A sexta chave, a chave da porta dourada que leva até
ao reino eterno da contemplação sem fim, nasceu no seu coração ao caminhar na
companhia dos pássaros, peregrinos das nuvens. Com eles, Hannibas recordou a
primeira palavra da primeira de todas as histórias. Um fogo intenso aqueceu-lhe
o peito como nesse longínquo instante inicial. Foi um grão infinitésimo de
energia que deu origem à escrita do primeiro dos poemas. Hannibas é agora a luz
e a sabedoria que vive dentro desses peregrinos das nuvens. Hannibas sente,
como ninguém, o poder revigorante das palavras da primeira história.
Restam as palavras.
Quando tudo se despedir, tal como as pedras, ficam
as palavras.
Hannibas sabe o que procura e sempre soube como aqui
chegou.
Escuta a vibração da montanha, a palpitação do
coração de Wawaghan.
Escuta o coração de Zharkhanis ao som dos cânticos hipnóticos
de Baharhvatin.
Volta a assumir o seu corpo azul escamado para assim
percorrer o que resta do caminho. O vento continua a soprar forte e fustiga com
violência estes cumes escarpados onde Hannibas parou para descansar.
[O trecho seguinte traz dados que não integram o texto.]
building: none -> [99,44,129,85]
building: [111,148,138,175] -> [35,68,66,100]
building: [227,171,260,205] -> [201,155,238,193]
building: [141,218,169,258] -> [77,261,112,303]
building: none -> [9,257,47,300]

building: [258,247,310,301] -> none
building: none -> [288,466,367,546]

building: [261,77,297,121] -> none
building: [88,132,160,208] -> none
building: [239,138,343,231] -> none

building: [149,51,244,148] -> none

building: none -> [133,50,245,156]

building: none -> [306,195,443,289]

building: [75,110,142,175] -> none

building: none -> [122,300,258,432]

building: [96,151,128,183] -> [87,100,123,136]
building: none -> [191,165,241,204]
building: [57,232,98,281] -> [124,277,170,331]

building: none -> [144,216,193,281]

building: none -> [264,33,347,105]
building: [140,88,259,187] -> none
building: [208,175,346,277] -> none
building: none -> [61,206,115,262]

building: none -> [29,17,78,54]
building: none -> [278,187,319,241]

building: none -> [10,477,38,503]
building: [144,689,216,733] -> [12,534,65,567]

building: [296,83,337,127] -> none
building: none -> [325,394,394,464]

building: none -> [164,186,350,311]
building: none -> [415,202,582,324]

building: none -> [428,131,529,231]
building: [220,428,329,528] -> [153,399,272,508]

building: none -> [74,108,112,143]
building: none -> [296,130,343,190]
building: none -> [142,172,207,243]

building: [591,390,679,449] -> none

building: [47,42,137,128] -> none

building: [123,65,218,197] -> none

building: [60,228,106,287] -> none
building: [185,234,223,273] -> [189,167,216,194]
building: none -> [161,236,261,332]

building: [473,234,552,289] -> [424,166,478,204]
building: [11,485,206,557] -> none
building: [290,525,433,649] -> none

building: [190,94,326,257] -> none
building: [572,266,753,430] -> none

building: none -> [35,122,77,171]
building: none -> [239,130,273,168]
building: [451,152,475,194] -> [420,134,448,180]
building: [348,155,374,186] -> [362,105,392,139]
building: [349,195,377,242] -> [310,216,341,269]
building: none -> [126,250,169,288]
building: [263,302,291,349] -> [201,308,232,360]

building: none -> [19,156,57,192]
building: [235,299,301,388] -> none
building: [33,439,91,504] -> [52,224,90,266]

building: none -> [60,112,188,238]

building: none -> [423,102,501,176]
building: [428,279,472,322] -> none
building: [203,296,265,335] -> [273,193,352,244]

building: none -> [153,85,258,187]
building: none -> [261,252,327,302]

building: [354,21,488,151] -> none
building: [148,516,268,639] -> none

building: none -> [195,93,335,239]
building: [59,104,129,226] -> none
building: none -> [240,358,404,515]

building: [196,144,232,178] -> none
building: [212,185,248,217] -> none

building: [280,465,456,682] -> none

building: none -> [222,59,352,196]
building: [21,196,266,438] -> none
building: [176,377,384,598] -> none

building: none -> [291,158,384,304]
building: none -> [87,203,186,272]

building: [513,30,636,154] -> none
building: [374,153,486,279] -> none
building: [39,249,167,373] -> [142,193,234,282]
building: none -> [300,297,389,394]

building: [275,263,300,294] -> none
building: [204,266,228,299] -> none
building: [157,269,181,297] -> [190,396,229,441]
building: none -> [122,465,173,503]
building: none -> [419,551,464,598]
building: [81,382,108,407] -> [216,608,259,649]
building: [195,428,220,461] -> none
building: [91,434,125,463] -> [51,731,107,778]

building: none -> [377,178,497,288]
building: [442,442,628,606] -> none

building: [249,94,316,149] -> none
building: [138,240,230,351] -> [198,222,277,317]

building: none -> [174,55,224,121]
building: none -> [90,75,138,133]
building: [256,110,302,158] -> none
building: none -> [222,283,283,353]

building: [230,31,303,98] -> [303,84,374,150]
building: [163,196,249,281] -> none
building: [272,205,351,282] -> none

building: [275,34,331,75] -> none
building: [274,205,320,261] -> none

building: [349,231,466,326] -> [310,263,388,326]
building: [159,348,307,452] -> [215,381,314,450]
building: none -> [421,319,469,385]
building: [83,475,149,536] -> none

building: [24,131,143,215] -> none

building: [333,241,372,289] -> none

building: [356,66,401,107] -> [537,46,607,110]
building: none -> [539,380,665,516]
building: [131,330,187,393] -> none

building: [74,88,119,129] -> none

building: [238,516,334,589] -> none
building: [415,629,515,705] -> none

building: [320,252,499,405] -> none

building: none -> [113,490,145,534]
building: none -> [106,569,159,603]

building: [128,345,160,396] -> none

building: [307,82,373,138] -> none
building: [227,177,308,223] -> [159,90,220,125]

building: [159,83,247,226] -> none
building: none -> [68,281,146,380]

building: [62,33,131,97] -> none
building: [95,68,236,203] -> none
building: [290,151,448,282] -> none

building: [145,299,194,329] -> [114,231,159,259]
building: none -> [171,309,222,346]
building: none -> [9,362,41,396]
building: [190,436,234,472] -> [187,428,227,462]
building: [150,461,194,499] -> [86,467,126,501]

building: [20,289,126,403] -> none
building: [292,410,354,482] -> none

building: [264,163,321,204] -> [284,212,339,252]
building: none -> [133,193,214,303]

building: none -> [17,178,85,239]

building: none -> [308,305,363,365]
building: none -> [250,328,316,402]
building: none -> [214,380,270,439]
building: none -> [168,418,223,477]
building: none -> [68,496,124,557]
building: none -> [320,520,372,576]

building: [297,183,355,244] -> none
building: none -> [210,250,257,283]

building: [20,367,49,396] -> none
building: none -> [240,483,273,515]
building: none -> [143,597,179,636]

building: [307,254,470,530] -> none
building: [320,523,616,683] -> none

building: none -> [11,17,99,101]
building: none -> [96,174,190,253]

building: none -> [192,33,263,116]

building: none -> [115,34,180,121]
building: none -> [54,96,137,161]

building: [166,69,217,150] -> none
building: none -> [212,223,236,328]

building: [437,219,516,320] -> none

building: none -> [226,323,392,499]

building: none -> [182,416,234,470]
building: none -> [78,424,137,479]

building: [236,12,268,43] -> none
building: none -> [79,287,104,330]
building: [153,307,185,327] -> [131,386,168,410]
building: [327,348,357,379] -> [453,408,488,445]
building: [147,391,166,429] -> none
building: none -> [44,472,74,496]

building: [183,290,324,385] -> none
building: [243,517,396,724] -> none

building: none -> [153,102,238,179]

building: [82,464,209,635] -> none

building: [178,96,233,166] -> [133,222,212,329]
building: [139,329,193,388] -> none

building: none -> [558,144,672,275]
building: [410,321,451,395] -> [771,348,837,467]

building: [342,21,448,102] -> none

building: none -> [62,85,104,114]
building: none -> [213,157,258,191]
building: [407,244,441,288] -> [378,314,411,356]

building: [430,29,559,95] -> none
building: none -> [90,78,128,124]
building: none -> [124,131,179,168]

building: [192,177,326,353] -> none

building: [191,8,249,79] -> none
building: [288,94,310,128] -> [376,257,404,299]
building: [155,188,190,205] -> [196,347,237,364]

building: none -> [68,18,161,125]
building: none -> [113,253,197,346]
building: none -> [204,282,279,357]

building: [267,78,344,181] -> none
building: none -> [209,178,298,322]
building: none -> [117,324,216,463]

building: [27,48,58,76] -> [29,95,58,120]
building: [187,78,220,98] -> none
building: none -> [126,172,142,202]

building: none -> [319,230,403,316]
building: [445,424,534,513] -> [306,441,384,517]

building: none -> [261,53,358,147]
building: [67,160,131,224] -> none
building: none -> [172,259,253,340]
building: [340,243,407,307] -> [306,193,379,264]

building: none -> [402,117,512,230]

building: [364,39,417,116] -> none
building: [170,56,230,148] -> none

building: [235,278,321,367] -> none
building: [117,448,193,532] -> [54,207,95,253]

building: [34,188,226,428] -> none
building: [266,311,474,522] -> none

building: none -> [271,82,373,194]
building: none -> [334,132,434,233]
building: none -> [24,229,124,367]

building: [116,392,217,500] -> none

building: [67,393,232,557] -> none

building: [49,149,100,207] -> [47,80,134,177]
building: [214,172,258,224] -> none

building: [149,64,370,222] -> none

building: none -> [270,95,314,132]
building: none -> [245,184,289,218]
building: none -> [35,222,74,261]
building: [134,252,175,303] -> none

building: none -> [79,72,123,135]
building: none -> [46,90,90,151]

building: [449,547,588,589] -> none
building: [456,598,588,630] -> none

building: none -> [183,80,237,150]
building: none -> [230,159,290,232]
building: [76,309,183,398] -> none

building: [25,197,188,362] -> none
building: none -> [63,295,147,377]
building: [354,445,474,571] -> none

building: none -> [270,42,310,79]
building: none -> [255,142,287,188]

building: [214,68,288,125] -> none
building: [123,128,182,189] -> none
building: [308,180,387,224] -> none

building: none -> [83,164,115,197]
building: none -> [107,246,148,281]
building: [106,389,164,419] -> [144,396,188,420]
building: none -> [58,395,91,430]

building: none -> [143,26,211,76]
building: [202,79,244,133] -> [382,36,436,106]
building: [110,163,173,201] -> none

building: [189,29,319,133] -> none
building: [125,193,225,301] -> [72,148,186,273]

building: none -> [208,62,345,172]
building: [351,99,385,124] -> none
O frio e a neve escondem tudo o que por aqui se encontra,
mas são incapazes de cobrir a pequena árvore onde o jovem príncipe descansa e medita,
mantendo-o protegido da tempestade.
A sétima chave ser-lhe-á entregue, no mosteiro, na presença
do grande xamã Zharkhanis.
Provará saber viver e respirar em tudo o que vive.
Provará saber sentir e existir em todas as coisas e todas
as coisas em si.
Voltará a responder à voz da lei austera e apontará,
para sempre, o caminho, como estrela da tarde, à multidão de peregrinos perdidos
que o aguardam e caminham pela escuridão.